== TASK REQUIREMENTS ==
[a] In the piece on women in orchestras, set down the passage starting with "An extensive report" and going on through "talented women instrumentalists.".
[b] Answer these questions from the piece on women in orchestras:
(i) Where is Peter Alexander based?
(ii) How many years ago were orchestras almost entirely male?
(iii) In Lynn's first comment, what does Lynn say about the majority of classical composers in the past?

== EXCERPT PROVIDED ==
◆ ◆ ◆ ◆ ◆ ◆ ◆

An extensive report from Peter Alexander in Boulder, Colorado, finds that it is much easier for women to get into orchestras than to be accepted as composers.

First the good news: professional orchestras are filled with women today, a vast contrast to 40 or 50 years ago when orchestras were almost entirely male. This is now a viable career for the most talented women instrumentalists.

The bad news is that the picture is not nearly as rosy for women composers, who are not well represented on orchestral programs. And women conductors are no better off than composers.

Read the full article here.

Comments

  • Lynn says:

    We do not need more women composers…. We need more talent composers that compose things people WANT to listen to — if more of them are women that’s fine too.

    The majority of classical composers in the past were male. I don’t think we need much of a discussion about why that was. What we need is good music, and the race, colour, creed, gender etc of the person producing it is utterly irrelevant. Going forwards there’s no reason why women shouldn’t be composers too. But it’s not something we should be losing sleep over.

    • me! says:

      people are losing sleep over it because it implies that gender is being taken into account, adversely. Even if most composers are bad now, in your view, there still should be more gender parity – women should not be discouraged from the field as if only men get ahead, and if most everyone was bad and doing music no one wanted to listen to, even then women should be getting a healthy % of the commissions and concerts. Of course, the rare mozart II of any gender would be most welcome (and should be in an environment that encourages them, just like moz.I had)

      • Lynn says:

        It is extremely unlikely that anyone, male or female, will succeed in the field of music composition. And in today’s era of equality in all spheres, except perhaps the long suffering disabled, if there are talented female composers then they will be picked up and endlessly promoted, won’t they?

        This is merely another pointless whinge to make it appear that some axe-grinders are hard done by.

        Don’t you get fed up with them? I know I do.

◆ ◆ ◆ ◆ ◆ ◆ ◆

== PROVIDED MATERIAL ==
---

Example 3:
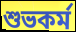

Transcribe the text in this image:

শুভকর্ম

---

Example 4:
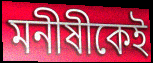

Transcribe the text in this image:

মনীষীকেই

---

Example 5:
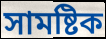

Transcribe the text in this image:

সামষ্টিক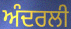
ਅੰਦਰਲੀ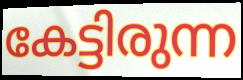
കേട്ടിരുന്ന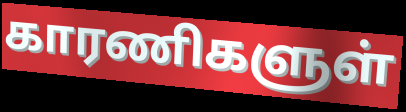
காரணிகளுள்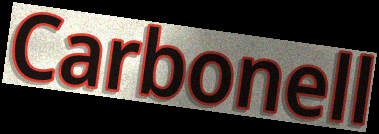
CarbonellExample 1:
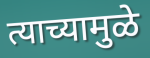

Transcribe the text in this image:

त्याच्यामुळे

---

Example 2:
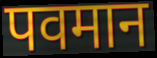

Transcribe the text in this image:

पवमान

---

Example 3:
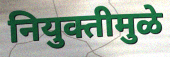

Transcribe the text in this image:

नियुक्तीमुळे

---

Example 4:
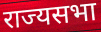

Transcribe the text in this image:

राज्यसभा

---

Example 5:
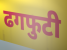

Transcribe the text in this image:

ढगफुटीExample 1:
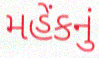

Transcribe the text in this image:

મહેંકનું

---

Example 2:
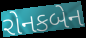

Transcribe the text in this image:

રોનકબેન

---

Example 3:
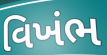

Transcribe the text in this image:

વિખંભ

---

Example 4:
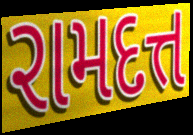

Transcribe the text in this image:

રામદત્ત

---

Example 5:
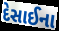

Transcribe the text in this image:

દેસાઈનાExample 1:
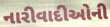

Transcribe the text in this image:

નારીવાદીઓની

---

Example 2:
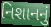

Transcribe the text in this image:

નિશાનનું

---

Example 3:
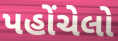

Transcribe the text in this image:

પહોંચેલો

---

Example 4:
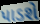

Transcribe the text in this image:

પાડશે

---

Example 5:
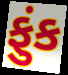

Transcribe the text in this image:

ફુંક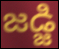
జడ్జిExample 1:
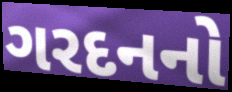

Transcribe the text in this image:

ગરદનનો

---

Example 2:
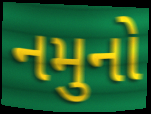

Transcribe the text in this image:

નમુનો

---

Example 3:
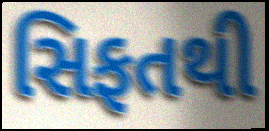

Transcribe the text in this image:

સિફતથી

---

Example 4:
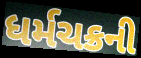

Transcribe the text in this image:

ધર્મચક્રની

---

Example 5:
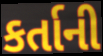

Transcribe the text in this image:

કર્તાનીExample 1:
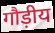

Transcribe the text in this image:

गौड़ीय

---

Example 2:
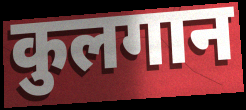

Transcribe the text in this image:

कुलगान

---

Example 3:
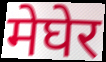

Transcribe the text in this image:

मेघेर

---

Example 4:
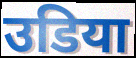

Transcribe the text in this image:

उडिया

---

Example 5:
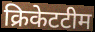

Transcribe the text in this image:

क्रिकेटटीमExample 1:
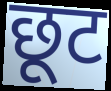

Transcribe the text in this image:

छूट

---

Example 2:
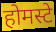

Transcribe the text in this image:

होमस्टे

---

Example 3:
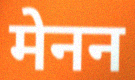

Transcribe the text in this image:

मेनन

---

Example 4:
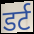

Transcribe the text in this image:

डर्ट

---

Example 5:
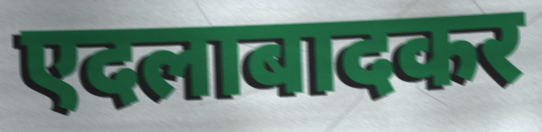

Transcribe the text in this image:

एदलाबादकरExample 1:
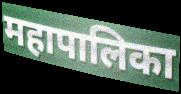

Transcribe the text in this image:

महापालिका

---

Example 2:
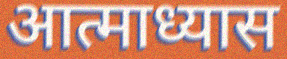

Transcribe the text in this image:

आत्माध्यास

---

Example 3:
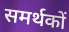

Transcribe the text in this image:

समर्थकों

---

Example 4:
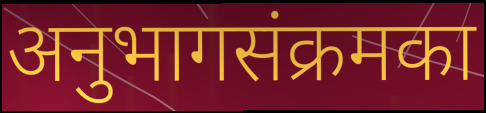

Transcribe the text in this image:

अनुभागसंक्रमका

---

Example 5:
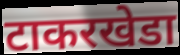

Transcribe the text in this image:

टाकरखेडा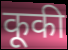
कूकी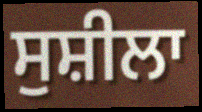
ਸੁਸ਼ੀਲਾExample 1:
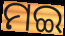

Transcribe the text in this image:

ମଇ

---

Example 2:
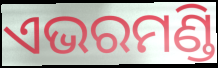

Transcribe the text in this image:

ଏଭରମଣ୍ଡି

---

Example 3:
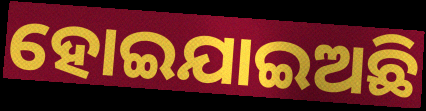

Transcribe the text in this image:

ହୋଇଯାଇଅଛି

◆ ◆ ◆ ◆ ◆ ◆ ◆

== EXERCISE ANSWERS ==
[a]
An extensive report from Peter Alexander in Boulder, Colorado, finds that it is much easier for women to get into orchestras than to be accepted as composers.

First the good news: professional orchestras are filled with women today, a vast contrast to 40 or 50 years ago when orchestras were almost entirely male. This is now a viable career for the most talented women instrumentalists.

[b]
(i) Boulder, Colorado
(ii) 40 or 50 years ago
(iii) They were male.